At a hearing in October, Naor expressed doubts about the state’s decision to give Pinto a more lenient sentence and to save him from a full trial, saying “He was grabbing them [the state] by the neck, they don’t say this, but that is what comes out, reading between the lines, and they needed to perform an investigation under bad conditions.”

On the other hand, Naor showed understanding of the prosecution’s predicament.

“It is clear that absolute justice is that everyone gets what the law” decrees for him, she said, but added that “the question is whether there is a basis” for the court’s intervention regarding a “choice they [the prosecution] made” that was not in ideal circumstances.

Pinto was investigated in the past for allegedly bribing police officials.
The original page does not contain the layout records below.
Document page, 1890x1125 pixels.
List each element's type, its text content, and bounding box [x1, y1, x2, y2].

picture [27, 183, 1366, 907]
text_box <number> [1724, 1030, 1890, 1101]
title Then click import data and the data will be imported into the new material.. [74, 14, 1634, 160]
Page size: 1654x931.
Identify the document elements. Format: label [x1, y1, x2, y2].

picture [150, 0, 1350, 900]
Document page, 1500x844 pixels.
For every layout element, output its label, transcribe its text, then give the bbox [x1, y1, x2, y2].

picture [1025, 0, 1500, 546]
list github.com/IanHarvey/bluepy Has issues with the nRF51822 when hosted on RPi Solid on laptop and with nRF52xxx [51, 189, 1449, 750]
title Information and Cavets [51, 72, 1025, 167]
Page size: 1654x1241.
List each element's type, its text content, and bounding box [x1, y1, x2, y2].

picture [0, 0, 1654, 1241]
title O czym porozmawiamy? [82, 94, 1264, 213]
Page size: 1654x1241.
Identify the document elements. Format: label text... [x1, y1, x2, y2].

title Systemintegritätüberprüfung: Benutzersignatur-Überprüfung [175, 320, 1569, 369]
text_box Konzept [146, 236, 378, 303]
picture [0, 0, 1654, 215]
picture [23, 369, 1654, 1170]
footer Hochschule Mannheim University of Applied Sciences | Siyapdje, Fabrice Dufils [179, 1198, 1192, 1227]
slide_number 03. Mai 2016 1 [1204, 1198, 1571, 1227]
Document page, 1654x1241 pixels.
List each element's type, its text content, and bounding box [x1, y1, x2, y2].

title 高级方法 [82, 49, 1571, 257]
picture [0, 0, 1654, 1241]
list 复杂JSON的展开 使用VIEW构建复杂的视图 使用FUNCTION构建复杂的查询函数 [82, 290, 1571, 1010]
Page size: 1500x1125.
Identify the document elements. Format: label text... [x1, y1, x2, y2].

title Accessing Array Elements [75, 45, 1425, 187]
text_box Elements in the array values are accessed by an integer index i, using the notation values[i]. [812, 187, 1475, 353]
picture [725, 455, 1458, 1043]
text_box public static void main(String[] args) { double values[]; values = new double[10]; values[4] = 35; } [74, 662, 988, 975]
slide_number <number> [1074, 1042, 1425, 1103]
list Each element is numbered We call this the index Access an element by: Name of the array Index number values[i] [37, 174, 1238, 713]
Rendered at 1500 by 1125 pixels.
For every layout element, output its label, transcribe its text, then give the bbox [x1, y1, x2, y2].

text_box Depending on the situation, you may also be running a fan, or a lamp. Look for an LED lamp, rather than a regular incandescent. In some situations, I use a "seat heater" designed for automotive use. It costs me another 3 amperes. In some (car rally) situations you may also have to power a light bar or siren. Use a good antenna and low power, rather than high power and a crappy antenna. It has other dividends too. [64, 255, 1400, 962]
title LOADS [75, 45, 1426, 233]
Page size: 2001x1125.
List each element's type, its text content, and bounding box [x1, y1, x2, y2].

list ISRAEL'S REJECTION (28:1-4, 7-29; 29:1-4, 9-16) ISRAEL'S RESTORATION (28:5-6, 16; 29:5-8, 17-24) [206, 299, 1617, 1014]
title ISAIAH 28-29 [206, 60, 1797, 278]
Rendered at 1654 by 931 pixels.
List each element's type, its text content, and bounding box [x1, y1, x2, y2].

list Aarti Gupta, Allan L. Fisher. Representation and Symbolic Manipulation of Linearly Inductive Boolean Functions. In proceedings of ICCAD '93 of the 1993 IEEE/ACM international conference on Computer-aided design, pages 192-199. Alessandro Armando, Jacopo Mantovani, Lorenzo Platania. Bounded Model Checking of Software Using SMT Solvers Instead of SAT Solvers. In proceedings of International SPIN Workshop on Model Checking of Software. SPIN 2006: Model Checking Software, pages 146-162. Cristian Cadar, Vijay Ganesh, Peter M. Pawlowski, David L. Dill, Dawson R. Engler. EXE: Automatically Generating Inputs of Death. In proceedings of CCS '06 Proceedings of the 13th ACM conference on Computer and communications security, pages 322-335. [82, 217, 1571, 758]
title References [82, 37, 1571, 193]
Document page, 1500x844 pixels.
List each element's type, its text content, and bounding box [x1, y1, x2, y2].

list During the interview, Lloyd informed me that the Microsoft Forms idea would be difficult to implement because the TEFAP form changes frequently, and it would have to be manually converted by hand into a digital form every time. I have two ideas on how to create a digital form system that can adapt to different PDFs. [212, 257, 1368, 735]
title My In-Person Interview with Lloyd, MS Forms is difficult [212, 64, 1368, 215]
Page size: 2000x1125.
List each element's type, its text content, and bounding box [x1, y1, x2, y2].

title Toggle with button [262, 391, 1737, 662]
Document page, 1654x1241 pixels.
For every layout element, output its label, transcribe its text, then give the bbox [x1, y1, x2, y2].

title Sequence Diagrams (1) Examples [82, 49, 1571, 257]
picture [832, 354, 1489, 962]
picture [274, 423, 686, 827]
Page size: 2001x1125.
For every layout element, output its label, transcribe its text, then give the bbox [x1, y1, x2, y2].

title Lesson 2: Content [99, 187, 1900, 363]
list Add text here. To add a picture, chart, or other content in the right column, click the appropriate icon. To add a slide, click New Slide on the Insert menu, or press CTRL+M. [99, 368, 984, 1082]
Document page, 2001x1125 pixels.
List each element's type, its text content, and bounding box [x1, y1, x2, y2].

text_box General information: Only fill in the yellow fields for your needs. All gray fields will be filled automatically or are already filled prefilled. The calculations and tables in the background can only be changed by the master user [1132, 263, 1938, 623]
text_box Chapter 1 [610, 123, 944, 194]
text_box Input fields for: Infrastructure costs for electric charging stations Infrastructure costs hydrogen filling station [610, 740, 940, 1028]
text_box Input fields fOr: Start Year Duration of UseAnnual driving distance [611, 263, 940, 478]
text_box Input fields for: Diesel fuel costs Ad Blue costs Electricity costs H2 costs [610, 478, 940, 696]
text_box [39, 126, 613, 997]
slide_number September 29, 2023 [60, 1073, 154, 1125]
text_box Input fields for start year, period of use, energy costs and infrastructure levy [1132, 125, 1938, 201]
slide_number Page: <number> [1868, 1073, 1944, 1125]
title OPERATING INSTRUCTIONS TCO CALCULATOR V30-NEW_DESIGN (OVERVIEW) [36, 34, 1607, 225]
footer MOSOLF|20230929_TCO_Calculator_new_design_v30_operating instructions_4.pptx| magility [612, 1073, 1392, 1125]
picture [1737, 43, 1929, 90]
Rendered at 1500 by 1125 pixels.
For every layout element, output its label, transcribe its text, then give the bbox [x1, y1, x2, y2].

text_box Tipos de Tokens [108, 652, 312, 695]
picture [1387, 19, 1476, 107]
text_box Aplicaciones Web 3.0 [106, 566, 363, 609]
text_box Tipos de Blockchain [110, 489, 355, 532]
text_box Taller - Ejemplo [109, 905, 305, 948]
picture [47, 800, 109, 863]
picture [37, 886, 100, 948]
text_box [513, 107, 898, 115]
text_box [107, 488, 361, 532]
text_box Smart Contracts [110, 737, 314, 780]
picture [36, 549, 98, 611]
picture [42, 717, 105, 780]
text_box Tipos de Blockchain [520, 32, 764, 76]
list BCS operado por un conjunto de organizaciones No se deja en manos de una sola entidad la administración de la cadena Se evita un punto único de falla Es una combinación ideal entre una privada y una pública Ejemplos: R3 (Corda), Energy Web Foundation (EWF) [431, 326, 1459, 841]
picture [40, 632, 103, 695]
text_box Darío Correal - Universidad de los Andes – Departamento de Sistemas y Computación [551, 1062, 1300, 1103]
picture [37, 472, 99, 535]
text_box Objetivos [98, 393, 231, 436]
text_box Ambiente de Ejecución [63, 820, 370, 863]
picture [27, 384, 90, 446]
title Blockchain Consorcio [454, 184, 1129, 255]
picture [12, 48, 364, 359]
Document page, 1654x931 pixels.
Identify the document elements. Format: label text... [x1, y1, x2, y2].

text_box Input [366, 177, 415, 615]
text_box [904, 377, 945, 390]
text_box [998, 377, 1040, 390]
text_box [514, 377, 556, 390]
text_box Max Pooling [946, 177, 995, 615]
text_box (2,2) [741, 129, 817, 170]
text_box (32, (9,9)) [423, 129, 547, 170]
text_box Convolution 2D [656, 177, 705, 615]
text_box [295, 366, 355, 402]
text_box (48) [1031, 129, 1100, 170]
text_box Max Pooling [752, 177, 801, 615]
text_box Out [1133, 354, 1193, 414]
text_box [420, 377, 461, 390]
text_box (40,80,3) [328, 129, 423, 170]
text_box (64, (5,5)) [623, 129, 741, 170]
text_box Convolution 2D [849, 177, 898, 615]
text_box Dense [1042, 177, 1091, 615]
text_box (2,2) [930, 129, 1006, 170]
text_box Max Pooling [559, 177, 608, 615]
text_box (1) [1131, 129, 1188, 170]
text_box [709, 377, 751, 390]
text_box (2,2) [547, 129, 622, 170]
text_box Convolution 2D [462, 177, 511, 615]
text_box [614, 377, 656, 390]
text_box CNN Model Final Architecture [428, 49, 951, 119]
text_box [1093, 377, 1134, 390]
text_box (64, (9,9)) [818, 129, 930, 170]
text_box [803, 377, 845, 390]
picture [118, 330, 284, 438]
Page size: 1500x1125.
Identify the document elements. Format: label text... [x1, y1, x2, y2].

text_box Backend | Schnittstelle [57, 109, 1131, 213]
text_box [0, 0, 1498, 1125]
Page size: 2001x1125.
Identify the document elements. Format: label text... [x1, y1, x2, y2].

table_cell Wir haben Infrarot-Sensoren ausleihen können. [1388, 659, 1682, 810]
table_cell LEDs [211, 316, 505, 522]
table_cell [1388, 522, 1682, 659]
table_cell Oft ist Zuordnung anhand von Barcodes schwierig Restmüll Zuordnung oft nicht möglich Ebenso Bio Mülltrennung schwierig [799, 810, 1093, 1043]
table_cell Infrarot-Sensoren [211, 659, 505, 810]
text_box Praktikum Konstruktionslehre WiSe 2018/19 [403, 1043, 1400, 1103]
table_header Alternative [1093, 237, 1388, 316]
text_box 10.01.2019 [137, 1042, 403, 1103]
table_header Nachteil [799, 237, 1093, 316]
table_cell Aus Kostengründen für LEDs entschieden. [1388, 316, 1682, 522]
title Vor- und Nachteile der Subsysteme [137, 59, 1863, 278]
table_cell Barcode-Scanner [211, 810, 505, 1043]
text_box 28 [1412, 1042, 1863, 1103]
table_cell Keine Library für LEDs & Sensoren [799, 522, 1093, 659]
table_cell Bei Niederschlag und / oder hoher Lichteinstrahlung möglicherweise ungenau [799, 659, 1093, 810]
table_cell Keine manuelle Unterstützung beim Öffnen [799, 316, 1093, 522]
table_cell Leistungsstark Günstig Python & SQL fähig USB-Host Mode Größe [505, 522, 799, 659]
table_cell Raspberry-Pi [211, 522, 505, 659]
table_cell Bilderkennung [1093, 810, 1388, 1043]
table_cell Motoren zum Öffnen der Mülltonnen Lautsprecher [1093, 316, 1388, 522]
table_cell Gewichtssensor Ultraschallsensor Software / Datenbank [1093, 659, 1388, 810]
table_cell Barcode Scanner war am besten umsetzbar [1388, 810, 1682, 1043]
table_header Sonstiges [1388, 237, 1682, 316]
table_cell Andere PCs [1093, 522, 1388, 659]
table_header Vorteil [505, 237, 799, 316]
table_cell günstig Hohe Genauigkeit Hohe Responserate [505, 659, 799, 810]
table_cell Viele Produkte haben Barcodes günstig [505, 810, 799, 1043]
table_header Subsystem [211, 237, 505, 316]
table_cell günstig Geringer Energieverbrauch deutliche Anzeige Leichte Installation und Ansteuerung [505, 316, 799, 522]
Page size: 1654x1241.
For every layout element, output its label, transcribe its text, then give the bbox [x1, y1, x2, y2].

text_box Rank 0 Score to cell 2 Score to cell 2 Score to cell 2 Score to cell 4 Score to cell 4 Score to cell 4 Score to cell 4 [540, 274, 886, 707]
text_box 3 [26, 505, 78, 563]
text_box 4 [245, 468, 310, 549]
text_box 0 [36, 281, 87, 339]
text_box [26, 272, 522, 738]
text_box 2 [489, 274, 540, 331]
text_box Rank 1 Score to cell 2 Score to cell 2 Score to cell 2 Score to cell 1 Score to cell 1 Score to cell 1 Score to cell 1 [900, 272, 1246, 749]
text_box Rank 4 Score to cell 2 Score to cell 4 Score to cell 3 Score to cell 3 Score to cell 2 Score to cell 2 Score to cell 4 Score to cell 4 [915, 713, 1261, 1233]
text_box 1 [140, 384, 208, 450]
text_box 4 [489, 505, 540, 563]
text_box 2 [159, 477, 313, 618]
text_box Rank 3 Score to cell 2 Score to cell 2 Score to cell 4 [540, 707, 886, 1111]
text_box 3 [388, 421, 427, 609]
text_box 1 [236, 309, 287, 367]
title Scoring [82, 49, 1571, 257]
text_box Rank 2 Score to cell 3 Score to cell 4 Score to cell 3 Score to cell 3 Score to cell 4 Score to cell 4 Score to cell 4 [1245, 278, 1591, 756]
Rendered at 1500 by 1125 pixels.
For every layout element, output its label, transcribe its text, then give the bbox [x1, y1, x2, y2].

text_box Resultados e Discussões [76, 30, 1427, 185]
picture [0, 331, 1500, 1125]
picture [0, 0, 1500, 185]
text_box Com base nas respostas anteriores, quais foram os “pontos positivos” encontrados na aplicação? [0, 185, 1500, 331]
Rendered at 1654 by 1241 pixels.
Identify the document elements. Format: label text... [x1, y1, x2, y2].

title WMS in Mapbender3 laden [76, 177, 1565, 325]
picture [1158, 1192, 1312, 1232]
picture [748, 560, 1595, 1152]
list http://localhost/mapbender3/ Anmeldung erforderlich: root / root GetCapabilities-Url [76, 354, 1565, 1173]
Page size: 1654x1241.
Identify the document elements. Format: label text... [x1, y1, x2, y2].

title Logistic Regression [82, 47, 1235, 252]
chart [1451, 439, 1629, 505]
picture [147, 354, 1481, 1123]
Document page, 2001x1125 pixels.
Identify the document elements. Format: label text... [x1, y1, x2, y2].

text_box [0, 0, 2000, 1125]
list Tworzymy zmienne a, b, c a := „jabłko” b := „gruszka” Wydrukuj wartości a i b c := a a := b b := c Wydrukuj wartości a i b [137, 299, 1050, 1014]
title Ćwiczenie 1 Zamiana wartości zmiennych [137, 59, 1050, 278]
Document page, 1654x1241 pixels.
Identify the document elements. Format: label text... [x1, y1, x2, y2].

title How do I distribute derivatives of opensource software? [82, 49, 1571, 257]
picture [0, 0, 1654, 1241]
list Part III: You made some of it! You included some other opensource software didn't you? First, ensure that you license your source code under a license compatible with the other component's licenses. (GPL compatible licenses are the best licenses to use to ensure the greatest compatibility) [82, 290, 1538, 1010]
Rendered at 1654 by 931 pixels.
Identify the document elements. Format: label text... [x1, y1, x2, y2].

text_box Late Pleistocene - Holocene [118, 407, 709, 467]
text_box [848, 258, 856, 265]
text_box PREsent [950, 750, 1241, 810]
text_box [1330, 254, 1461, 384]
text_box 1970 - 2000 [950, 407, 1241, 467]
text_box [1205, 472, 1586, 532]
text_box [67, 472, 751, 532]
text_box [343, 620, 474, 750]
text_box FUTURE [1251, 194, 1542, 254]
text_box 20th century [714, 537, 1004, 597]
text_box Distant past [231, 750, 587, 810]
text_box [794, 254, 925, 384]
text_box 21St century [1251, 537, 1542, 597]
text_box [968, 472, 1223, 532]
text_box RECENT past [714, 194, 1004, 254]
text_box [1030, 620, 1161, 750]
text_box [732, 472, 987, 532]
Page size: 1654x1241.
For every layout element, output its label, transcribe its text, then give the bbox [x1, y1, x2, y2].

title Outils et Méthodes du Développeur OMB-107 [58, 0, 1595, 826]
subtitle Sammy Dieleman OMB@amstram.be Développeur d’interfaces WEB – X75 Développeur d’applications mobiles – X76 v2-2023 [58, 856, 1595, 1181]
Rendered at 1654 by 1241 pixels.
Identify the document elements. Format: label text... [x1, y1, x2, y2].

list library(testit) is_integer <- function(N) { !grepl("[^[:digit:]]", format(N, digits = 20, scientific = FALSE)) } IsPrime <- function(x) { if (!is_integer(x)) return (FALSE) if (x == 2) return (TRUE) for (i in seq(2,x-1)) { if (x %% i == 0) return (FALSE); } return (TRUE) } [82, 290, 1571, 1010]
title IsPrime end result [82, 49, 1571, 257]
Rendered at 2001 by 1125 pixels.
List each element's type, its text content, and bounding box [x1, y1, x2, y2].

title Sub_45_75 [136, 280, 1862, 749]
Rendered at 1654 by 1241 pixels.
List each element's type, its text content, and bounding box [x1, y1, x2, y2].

In mid-September, an indictment was filed with the Tel Aviv District Court against him as part of a plea bargain for him to testify against Arbiv.

Associates of Pinto allegedly gave Arbiv a series of bribes including a discounted apartment in Tel Aviv for his son, assistance in attaining US visas for his immediate family and free nights in a Manhattan hotel.

Arbiv resigned from his post on February 9, 2014, over the scandal, but he continues to claim innocence and charges that Pinto is corrupt and manipulating the state.

Pinto returned to Israel in May from the US and was interrogated by the police, and probably underwent polygraph tests, as part of a final round of confirmation over whether his allegations against Arbiv were sound.

The plea bargain includes Pinto pleading guilty to a reduced indictment and the state agreeing not to ask for more than a year of prison time.

During the February 2014 negotiations, the deal appeared to be falling apart over the questionable veracity of Pinto’s allegations and his demand that any indictment against him be dropped.

Pinto is well known in both Israel and the US. He is a descendant of two Sephardi rabbinical dynasties and the founder of the Shuva Israel Yeshiva.

He was listed as the seventh- richest rabbi in Israel last year by Forbes Israel and has served as an adviser to a battery of the nation’s elite.